Es läuft gut für das ZDF-Werbefernsehen. Die perfekte Gelegenheit für Geschäftsführer Hans-Joachim Strauch, den Mediaagenturen, dem Olympia-Lizenzgeber IOC und den Programmatic-Giganten zu sagen, wie er über sie denkt. Ein Interview mit W&V-Reporterin Lisa-Priller Gebhardt und W&V-Chefredakteur Jochen Kalka.

Hans-Joachim Strauch nimmt kein Blatt vor den Mund.
Hans-Joachim Strauch nimmt kein Blatt vor den Mund.

In diesem Jahr übertragen ARD und ZDF noch einmal die Olympischen Spiele live. Dann ist erst einmal Schluss. Es sei denn, die beiden Sender kämen mit dem neuen Rechteinhaber Discovery doch noch ins Geschäft. Doch die Verhandlungen mit dem Ersten und dem Zweiten kommen nicht voran.

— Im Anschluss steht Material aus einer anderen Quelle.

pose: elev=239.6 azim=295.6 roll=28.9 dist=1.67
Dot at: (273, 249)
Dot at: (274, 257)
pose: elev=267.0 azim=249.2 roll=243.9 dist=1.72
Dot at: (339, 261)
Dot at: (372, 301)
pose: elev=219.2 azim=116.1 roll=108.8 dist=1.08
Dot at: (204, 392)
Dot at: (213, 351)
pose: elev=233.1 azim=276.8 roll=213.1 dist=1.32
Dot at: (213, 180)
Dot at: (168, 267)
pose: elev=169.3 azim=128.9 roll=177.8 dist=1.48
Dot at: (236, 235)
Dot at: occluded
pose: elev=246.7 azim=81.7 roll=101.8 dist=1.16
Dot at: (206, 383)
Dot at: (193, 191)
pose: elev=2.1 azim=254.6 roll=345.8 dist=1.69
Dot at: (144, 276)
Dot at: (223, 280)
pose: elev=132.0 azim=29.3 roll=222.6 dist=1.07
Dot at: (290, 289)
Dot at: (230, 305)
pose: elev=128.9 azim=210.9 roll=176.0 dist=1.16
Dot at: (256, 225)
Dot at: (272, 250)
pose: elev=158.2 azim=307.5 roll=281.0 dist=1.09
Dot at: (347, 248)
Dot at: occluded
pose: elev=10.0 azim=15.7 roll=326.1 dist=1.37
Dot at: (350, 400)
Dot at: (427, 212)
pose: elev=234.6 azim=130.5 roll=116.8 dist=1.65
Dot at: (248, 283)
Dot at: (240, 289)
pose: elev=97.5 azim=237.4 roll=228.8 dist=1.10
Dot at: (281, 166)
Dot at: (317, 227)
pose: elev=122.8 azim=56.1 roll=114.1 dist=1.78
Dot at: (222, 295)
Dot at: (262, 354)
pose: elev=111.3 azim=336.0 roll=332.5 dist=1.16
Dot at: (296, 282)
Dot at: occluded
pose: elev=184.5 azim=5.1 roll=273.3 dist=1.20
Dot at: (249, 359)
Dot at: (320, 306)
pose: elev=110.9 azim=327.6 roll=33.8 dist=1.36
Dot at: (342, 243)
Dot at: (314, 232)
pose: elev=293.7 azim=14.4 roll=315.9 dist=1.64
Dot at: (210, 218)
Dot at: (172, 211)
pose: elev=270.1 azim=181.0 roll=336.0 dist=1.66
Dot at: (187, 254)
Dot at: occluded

Klare Worte kommen vom  Chef des ZDF Werbefernsehens, Hans-Joachim Strauch, im W&V-Interview auf die Frage, ob das Zweite mit dem neuen Lizenzinhaber einen Abschluss erzielen wird.  "Ich hoffe nicht, denn Olympia wird jetzt gnadenlos kommerzialisiert. Der Rechteinhaber wollte das doppelte Geld haben, und Discovery muss jetzt zusehen, das zu kapitalisieren". Laut Strauch dürfte das schwierig werden. "Ich denke, diese Entscheidung wird dem Sport richtig schaden", so der ZDF-Vermarktungschef. "So ein kleiner Sender wie Eurosport wird sich die Rosinen rauspicken, und der Rest wird nicht stattfinden. Unsere Zuschauer sind ja nicht lauter Sportfreaks, sondern Menschen, die einschalten, weil sie sonst nur Schrott angeboten bekommen zu diesen Tageszeiten". Seiner Meinung nach müsse Discovery "auf die Schnauze fallen, damit wir beim nächsten Mal die Chance haben, wieder dranzukommen".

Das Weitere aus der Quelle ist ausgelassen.